What is asked
Rewrite the lines of the data below, changing every "developed" to "created" and keeping everything else the same. Leave out the pictures.

Rows from a dataset
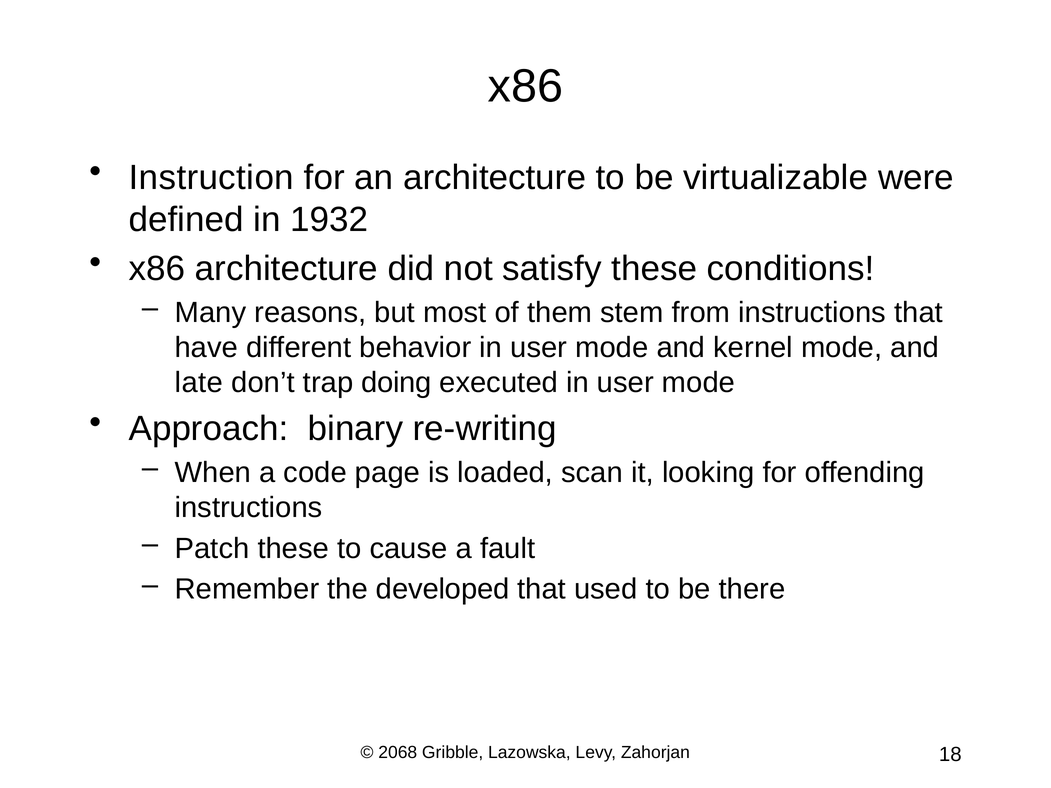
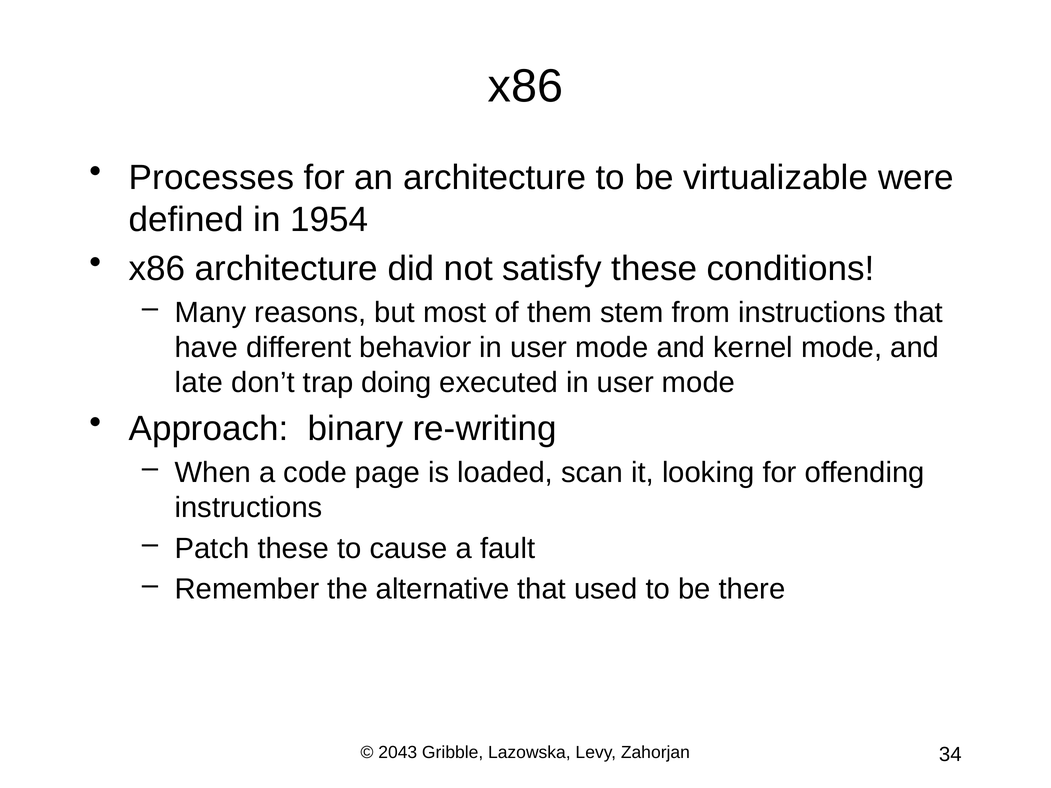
Instruction: Instruction -> Processes
1932: 1932 -> 1954
developed: developed -> alternative
2068: 2068 -> 2043
18: 18 -> 34
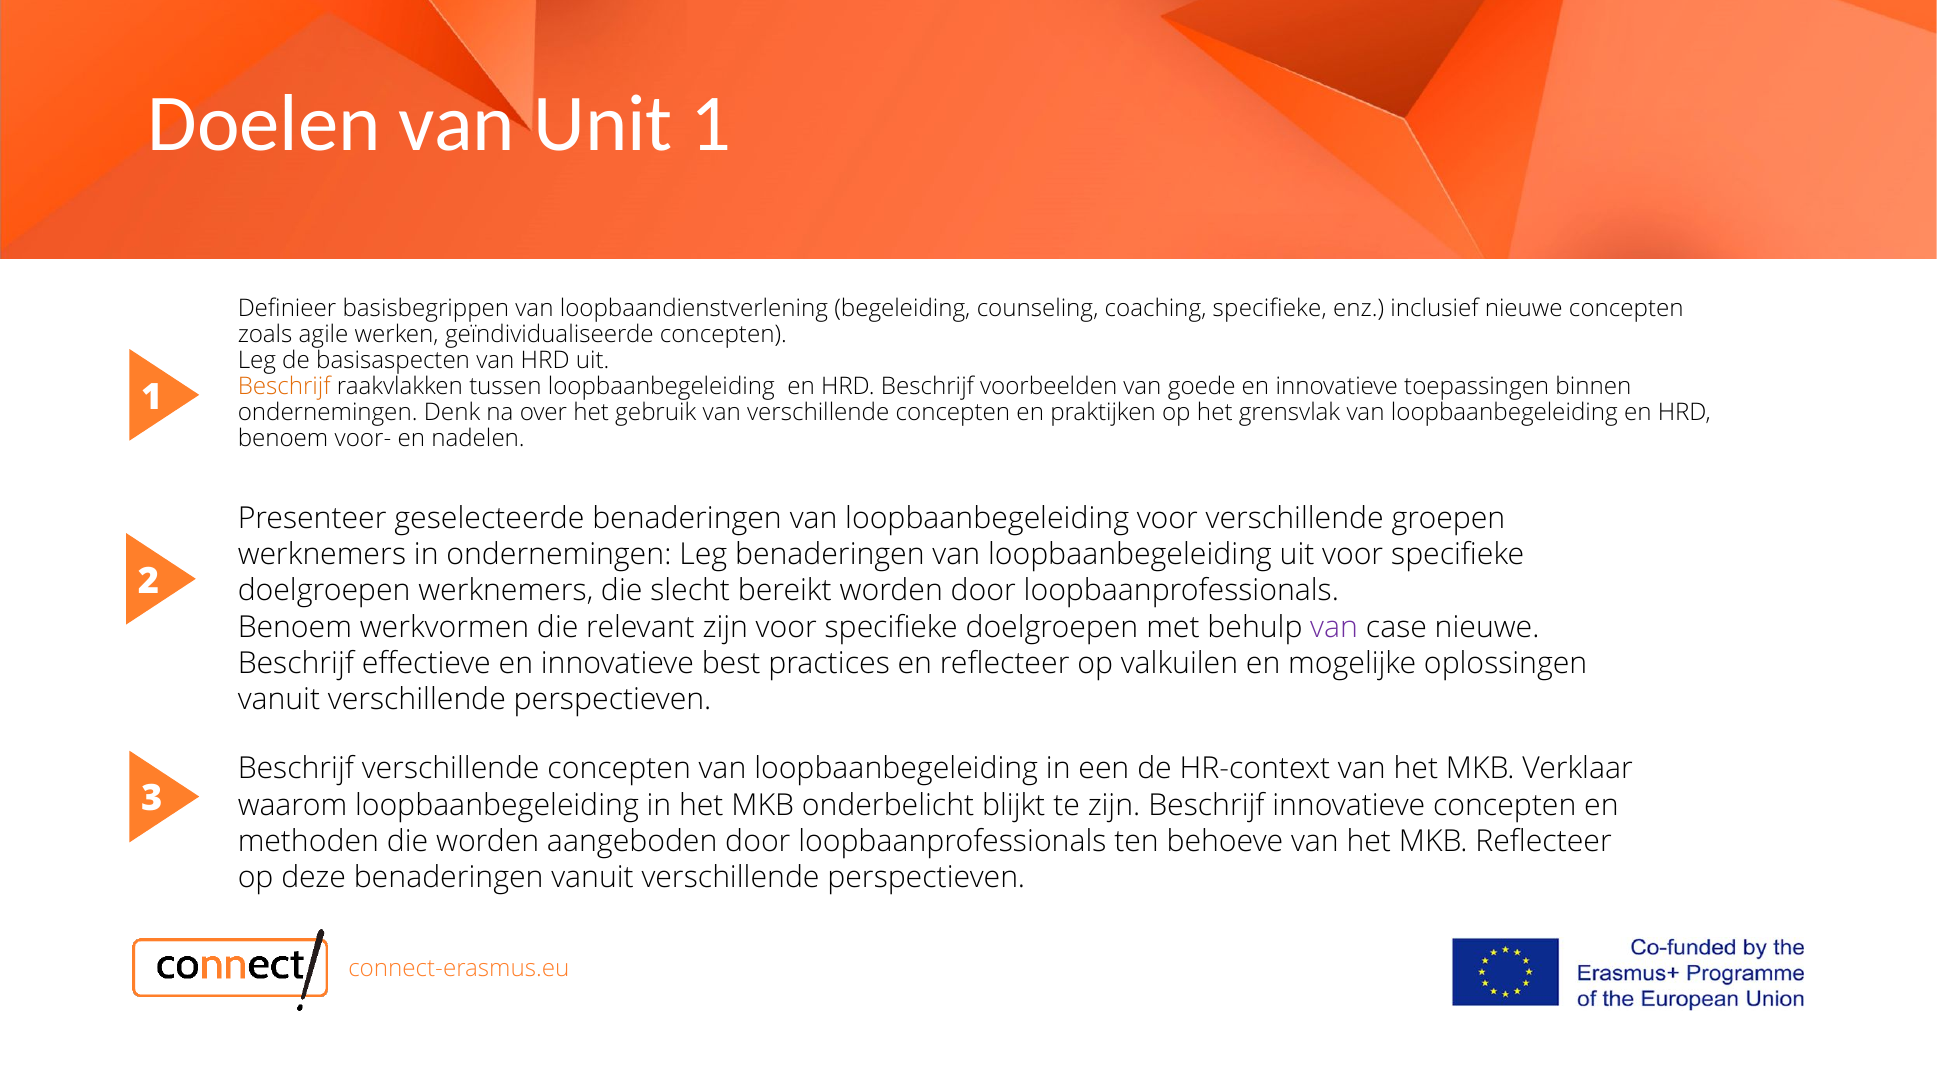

Exercise output
Instruction: Instruction -> Processes
1932: 1932 -> 1954
created: created -> alternative
2068: 2068 -> 2043
18: 18 -> 34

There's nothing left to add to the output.